This morning I was upset for once again losing emotional control during my bi-monthly breakfast with my ex – girlfriend M.J. I have always told M.J that the most contained person wins, and this morning as always; she won. I have been musing all day about why ‘losing’ has such resonance for me.
Thich Nhat Hanh has said being mindful can make washing the dishes a profound event, as theory to which I totally subscribe. During my evening dishes meditation, a childhood memory floated up to my consciousness . My father Joe was a brilliant and charismatic man. Joe was also a very angry man, and that angry part would appear when I was ‘bad’, and I would be punished for my ‘badness’.

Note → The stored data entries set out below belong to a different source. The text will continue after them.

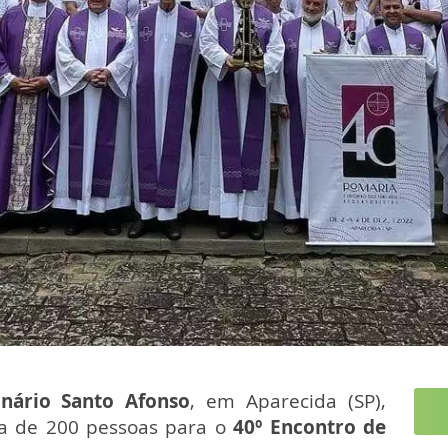
nário Santo Afonso
, em Aparecida (SP),
a de 200 pessoas para o
40º Encontro de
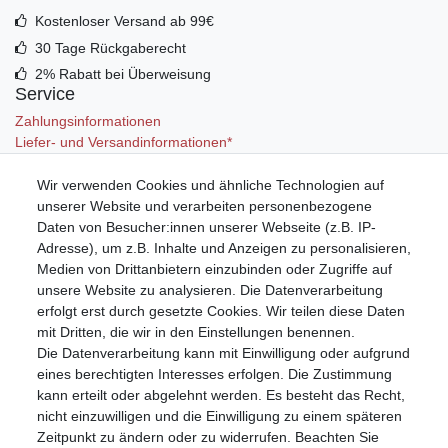
Kostenloser Versand ab 99€
30 Tage Rückgaberecht
2% Rabatt bei Überweisung
Service
Zahlungsinformationen
Liefer- und Versandinformationen*
Wir verwenden Cookies und ähnliche Technologien auf
Mein Konto
unserer Website und verarbeiten personenbezogene
Registrieren
Daten von Besucher:innen unserer Webseite (z.B. IP-
Anmelden (Login)
Adresse), um z.B. Inhalte und Anzeigen zu personalisieren,
Warenkorb
Medien von Drittanbietern einzubinden oder Zugriffe auf
unsere Website zu analysieren. Die Datenverarbeitung
erfolgt erst durch gesetzte Cookies. Wir teilen diese Daten
mit Dritten, die wir in den Einstellungen benennen.
Die Datenverarbeitung kann mit Einwilligung oder aufgrund
eines berechtigten Interesses erfolgen. Die Zustimmung
kann erteilt oder abgelehnt werden. Es besteht das Recht,
nicht einzuwilligen und die Einwilligung zu einem späteren
Zeitpunkt zu ändern oder zu widerrufen. Beachten Sie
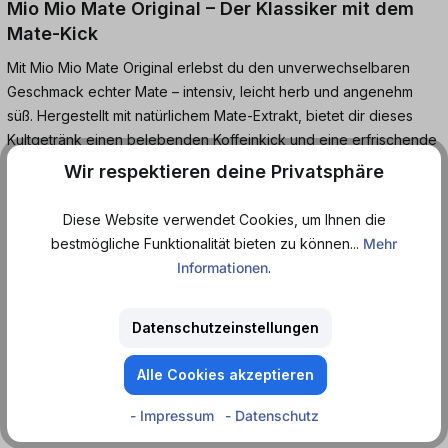
Mio Mio Mate Original – Der Klassiker mit dem
Mate-Kick
Mit Mio Mio Mate Original erlebst du den unverwechselbaren
Geschmack echter Mate – intensiv, leicht herb und angenehm
süß. Hergestellt mit natürlichem Mate-Extrakt, bietet dir dieses
Kultgetränk einen belebenden Koffeinkick und eine erfrischende
Abwechslung zu klassischen Softdrinks oder Energy-Drinks.
Wir respektieren deine Privatsphäre
Perfekt für lange Tage, kreative Pausen oder den kleinen
Diese Website verwendet Cookies, um Ihnen die
Energiekick zwischendurch – Mio Mio Mate Original bringt
bestmögliche Funktionalität bieten zu können...
Mehr
Schwung in deinen Alltag. Und das Ganze aus der praktischen
Informationen
.
Dose, ideal für unterwegs oder im Büro.
Datenschutzeinstellungen
Natürlich belebend. Echt im Geschmack. Mio Mio Mate Original –
der Klassiker aus der Dose für echte Mate-Fans.
Alle Cookies akzeptieren
Koffeinhaltiges Erfrischungsgetränk mit Zucker und
- Impressum
- Datenschutz
Süßungsmitteln.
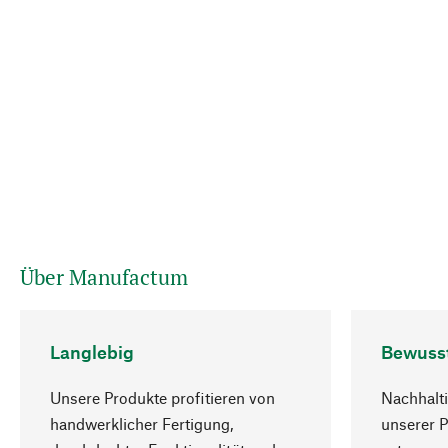
Über Manufactum
Langlebig
Bewuss
Unsere Produkte profitieren von
Nachhalti
handwerklicher Fertigung,
unserer 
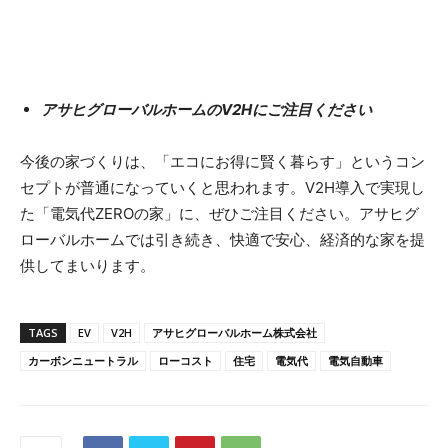
アサヒグローバルホームのV2Hにご注目ください
今後の家づくりは、「エコにお得に賢く暮らす」というコン
セプトが普通になっていくと思われます。V2H導入で実現し
た「電気代ZEROの家」に、ぜひご注目ください。アサヒグ
ローバルホームでは引き続き、快適で安心、経済的な家を提
供してまいります。
TAGS
EV
V2H
アサヒグローバルホーム株式会社
カーボンニュートラル
ローコスト
住宅
電気代
電気自動車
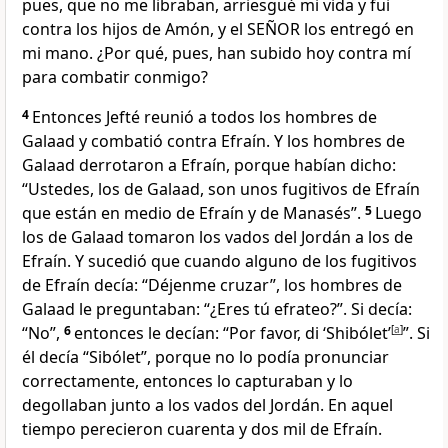
pues, que no me libraban, arriesgué mi vida y fui
contra los hijos de Amón, y el SEÑOR los entregó en
mi mano. ¿Por qué, pues, han subido hoy contra mí
para combatir conmigo?
4
Entonces Jefté reunió a todos los hombres de
Galaad y combatió contra Efraín. Y los hombres de
Galaad derrotaron a Efraín, porque habían dicho:
“Ustedes, los de Galaad, son unos fugitivos de Efraín
que están en medio de Efraín y de Manasés”.
5
Luego
los de Galaad tomaron los vados del Jordán a los de
Efraín. Y sucedió que cuando alguno de los fugitivos
de Efraín decía: “Déjenme cruzar”, los hombres de
Galaad le preguntaban: “¿Eres tú efrateo?”. Si decía:
“No”,
6
entonces le decían: “Por favor, di ‘Shibólet’
[
a
]
”. Si
él decía “Sibólet”, porque no lo podía pronunciar
correctamente, entonces lo capturaban y lo
degollaban junto a los vados del Jordán. En aquel
tiempo perecieron cuarenta y dos mil de Efraín.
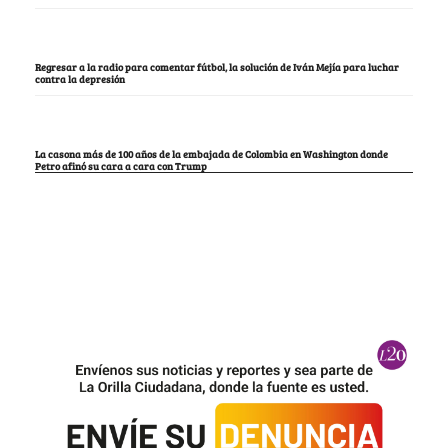
Regresar a la radio para comentar fútbol, la solución de Iván Mejía para luchar
contra la depresión
La casona más de 100 años de la embajada de Colombia en Washington donde
Petro afinó su cara a cara con Trump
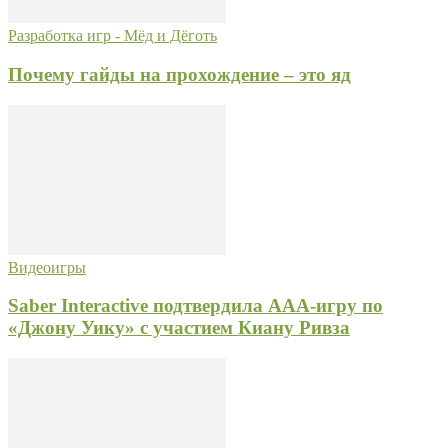
Разработка игр - Мёд и Дёготь
Почему гайды на прохождение – это яд
Видеоигры
Saber Interactive подтвердила AAA-игру по
«Джону Уику» с участием Киану Ривза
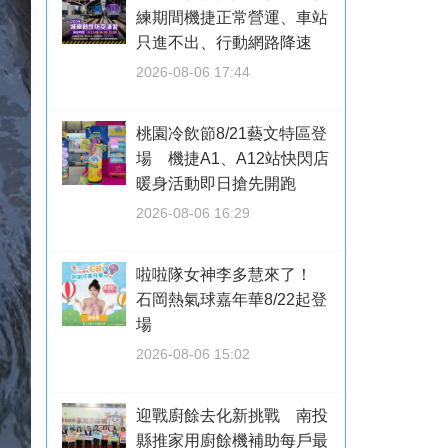
練期間機捷正常營運、車站
只進不出、行動網路降速
2026-08-06 17:44
桃園冷飲節8/21藝文特區登
場 機捷A1、A12站快閃店
暖身活動即日搶先開跑
2026-08-06 16:29
啦啦隊女神李多慧來了！
石岡熱氣球嘉年華8/22起登
場
2026-08-06 15:02
迎戰廚餘去化新挑戰 南投
縣推家用廚餘機補助每戶最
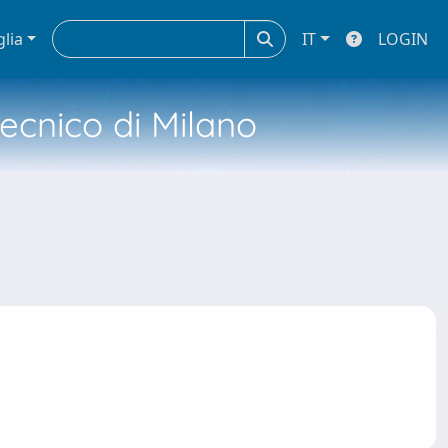
glia
IT
LOGIN
tecnico di Milano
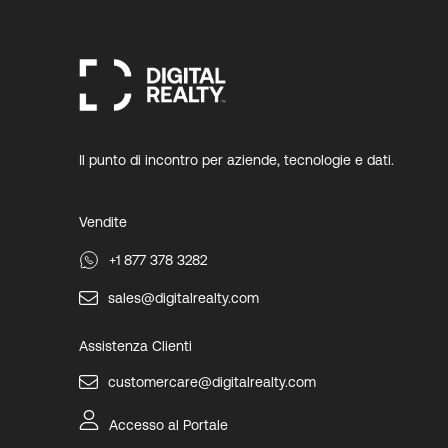
Il punto di incontro per aziende, tecnologie e dati.
Vendite
+1 877 378 3282
sales@digitalrealty.com
Assistenza Clienti
customercare@digitalrealty.com
Accesso al Portale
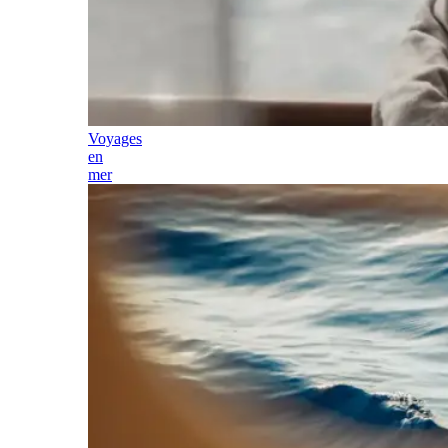
Voyages
en
mer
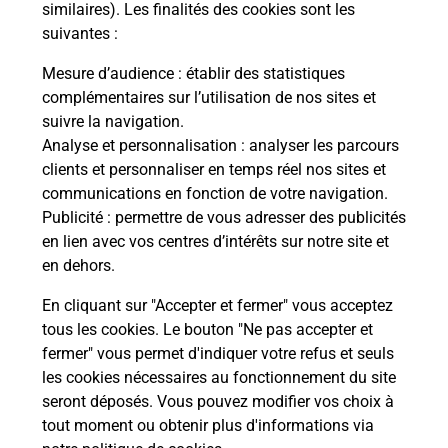
Malin !
similaires). Les finalités des cookies sont les
suivantes :
La Poste
Mesure d’audience
: établir des statistiques
en ligne
complémentaires sur l’utilisation de nos sites et
suivre la navigation.
Ouvert 24h/24
Analyse et personnalisation
: analyser les parcours
clients et personnaliser en temps réel nos sites et
En savoir plus
communications en fonction de votre navigation.
Publicité
: permettre de vous adresser des publicités
en lien avec vos centres d’intérêts sur notre site et
Recherchez un autre point de contact
en dehors.
En cliquant sur "Accepter et fermer" vous acceptez
tous les cookies. Le bouton "Ne pas accepter et
Localiser
Liste
Indre
CHATEAUROUX
fermer" vous permet d'indiquer votre refus et seuls
CONSIGNE ELEPHANT BLEU CHATEAUROUX
les cookies nécessaires au fonctionnement du site
seront déposés. Vous pouvez modifier vos choix à
tout moment ou obtenir plus d'informations via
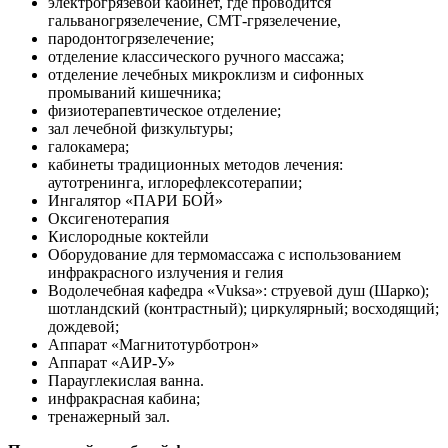
электрогрязевой кабинет, где проводится
гальваногрязелечение, СМТ-грязелечение,
пародонтогрязелечение;
отделение классического ручного массажа;
отделение лечебных микроклизм и сифонных
промываний кишечника;
физиотерапевтическое отделение;
зал лечебной физкультуры;
галокамера;
кабинеты традиционных методов лечения:
аутотренинга, иглорефлексотерапии;
Ингалятор «ПАРИ БОЙ»
Оксигенотерапия
Кислородные коктейли
Оборудование для термомассажа с использованием
инфракрасного излучения и гелия
Водолечебная кафедра «Vuksa»: струевой душ (Шарко);
шотландский (контрастный); циркулярный; восходящий;
дождевой;
Аппарат «Магнитотурботрон»
Аппарат «АИР-У»
Парауглекислая ванна.
инфракрасная кабина;
тренажерный зал.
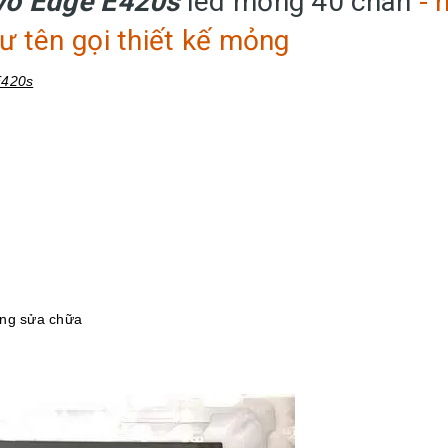
o Edge E420s
led mỏng 40 chân
- 
ư tên gọi thiết kế mỏng
E420s
ông sửa chữa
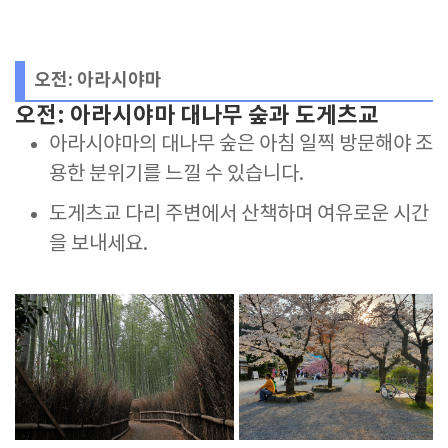
오전: 아라시야마
오전: 아라시야마 대나무 숲과 도게츠교
아라시야마의 대나무 숲은 아침 일찍 방문해야 조
용한 분위기를 느낄 수 있습니다.
도게츠교 다리 주변에서 산책하며 여유로운 시간
을 보내세요.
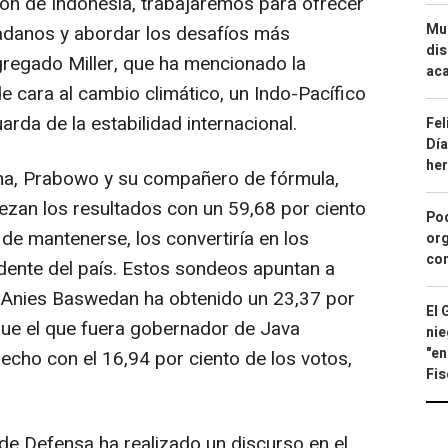
ión de Indonesia, trabajaremos para ofrecer
Mue
dadanos y abordar los desafíos más
dis
agregado Miller, que ha mencionado la
aca
 cara al cambio climático, un Indo-Pacífico
arda de la estabilidad internacional.
Fel
Día
he
rna, Prabowo y su compañero de fórmula,
zan los resultados con un 59,68 por ciento
Pod
 de mantenerse, los convertiría en los
org
con
dente del país. Estos sondeos apuntan a
 Anies Baswedan ha obtenido un 23,37 por
El 
que el que fuera gobernador de Java
nie
"en
echo con el 16,94 por ciento de los votos,
Fis
 de Defensa ha realizado un discurso en el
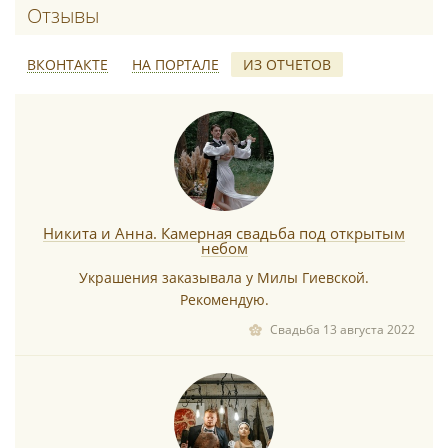
Отзывы о Mila for brides (Мила Гиевска
ВКОНТАКТЕ
НА ПОРТАЛЕ
ИЗ ОТЧЕТОВ
*
Никита и Анна. Камерная свадьба под открытым
небом
Украшения заказывала у Милы Гиевской.
Рекомендую.
*
Свадьба 13 августа 2022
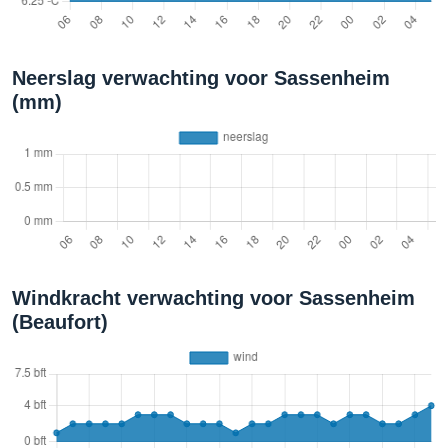
Neerslag verwachting voor Sassenheim
(mm)
Windkracht verwachting voor Sassenheim
(Beaufort)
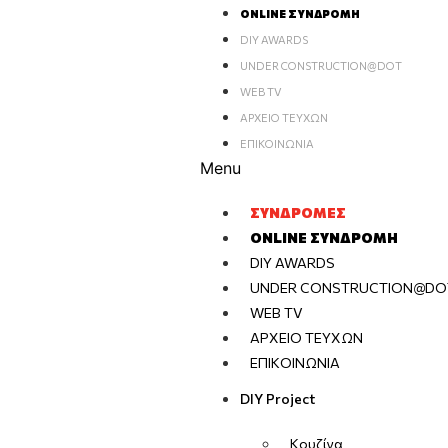
ONLINE ΣΥΝΔΡΟΜΉ
DIY AWARDS
UNDER CONSTRUCTION@DOT
WEB TV
ΑΡΧΕΊΟ ΤΕΥΧΏΝ
ΕΠΙΚΟΙΝΩΝΊΑ
Menu
ΣΥΝΔΡΟΜΈΣ
ONLINE ΣΥΝΔΡΟΜΉ
DIY AWARDS
UNDER CONSTRUCTION@DO
WEB TV
ΑΡΧΕΊΟ ΤΕΥΧΏΝ
ΕΠΙΚΟΙΝΩΝΊΑ
DIY Project
Κουζίνα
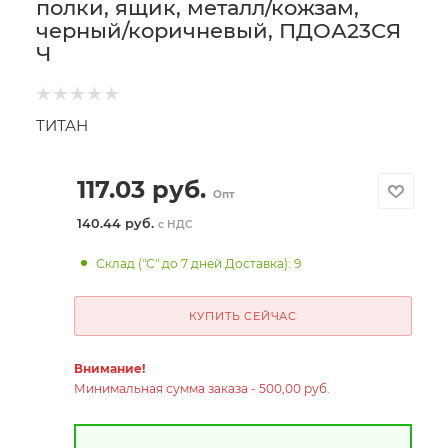
полки, ящик, металл/кожзам,
черный/коричневый, ПДОА23СЯ
Ч
ТИТАН
117.03
руб.
Опт
140.44 руб.
с НДС
Склад ("С" до 7 дней Доставка): 9
КУПИТЬ СЕЙЧАС
Внимание!
Минимальная сумма заказа - 500,00 руб.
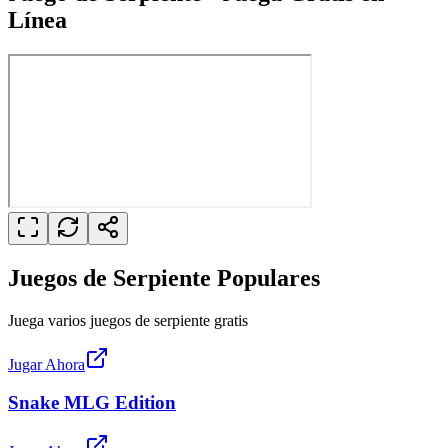
Línea
Juegos de Serpiente Populares
Juega varios juegos de serpiente gratis
Jugar Ahora
Snake MLG Edition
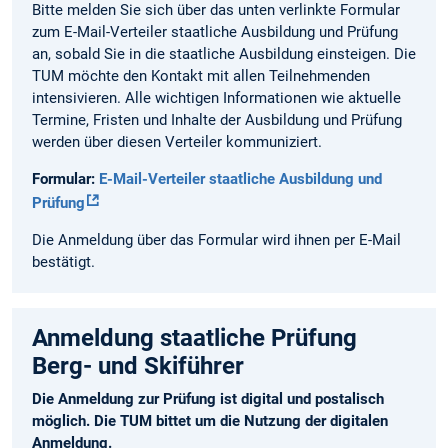
Bitte melden Sie sich über das unten verlinkte Formular
zum E-Mail-Verteiler staatliche Ausbildung und Prüfung
an, sobald Sie in die staatliche Ausbildung einsteigen. Die
TUM möchte den Kontakt mit allen Teilnehmenden
intensivieren. Alle wichtigen Informationen wie aktuelle
Termine, Fristen und Inhalte der Ausbildung und Prüfung
werden über diesen Verteiler kommuniziert.
Formular:
E-Mail-Verteiler staatliche Ausbildung und
Prüfung
Die Anmeldung über das Formular wird ihnen per E-Mail
bestätigt.
Anmeldung staatliche Prüfung
Berg- und Skiführer
Die Anmeldung zur Prüfung ist digital und postalisch
möglich. Die TUM bittet um die Nutzung der digitalen
Anmeldung.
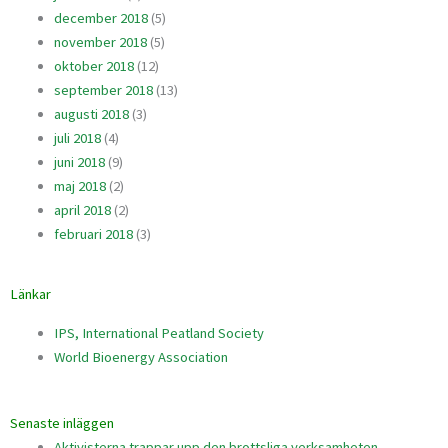
december 2018
(5)
november 2018
(5)
oktober 2018
(12)
september 2018
(13)
augusti 2018
(3)
juli 2018
(4)
juni 2018
(9)
maj 2018
(2)
april 2018
(2)
februari 2018
(3)
Länkar
IPS, International Peatland Society
World Bioenergy Association
Senaste inläggen
Aktivisterna trappar upp den brottsliga verksamheten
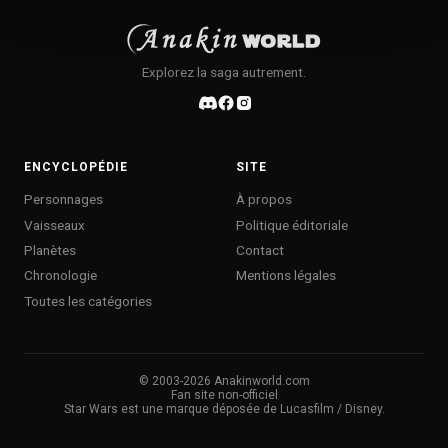
Explorez la saga autrement.
ENCYCLOPÉDIE
SITE
Personnages
À propos
Vaisseaux
Politique éditoriale
Planètes
Contact
Chronologie
Mentions légales
Toutes les catégories
© 2003-
2026
Anakinworld.com
Fan site non-officiel
Star Wars est une marque déposée de Lucasfilm / Disney.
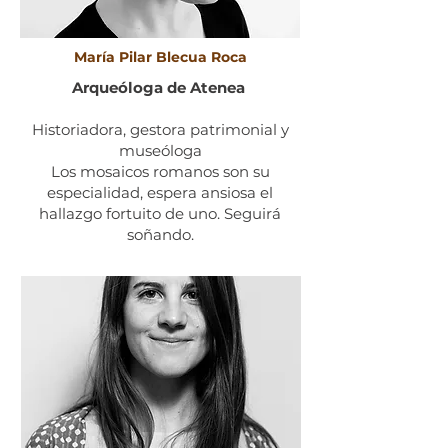
María Pilar Blecua Roca
Arqueóloga de Atenea
Historiadora, gestora patrimonial y
museóloga​​
Los mosaicos romanos son su
especialidad, espera ansiosa el
hallazgo fortuito de uno. Seguirá
soñando.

What were my transgressions? Speaking my mind; having my own opinion which almost always differed from his; and behaving in general as if I had my own agency. This in a family where individuality was not prized; was dangerous.
As a child I had the idea that if I never showed emotion during punishment which dependant on his mood ; vacillated between yelling or hitting with a strap; then I ‘won’.
I couldn’t stop my father from hitting me, but I could withhold my tears, not giving him the satisfaction of seeing me broken. I stopped crying when I was six, and did not cry again until my early forties. I have spent more than a considerable amount of time in therapy, deconstructing my insistence on wearing a mask. Even with all those therapy hours, the belief that protected is better than vulnerable has stayed with me until today.
How many people still wear the masks they put on in childhood, believing these masks will keep them safe from harm? I wore so many, for so long that I almost believed that I was not wearing one at all, such was my self-deception. Masks not only kept me from being seen, they also denied people the opportunity to see. Today I declare that my vulnerability is my super power, and I choose now to be seen in all my messy, tearful glorious beauty.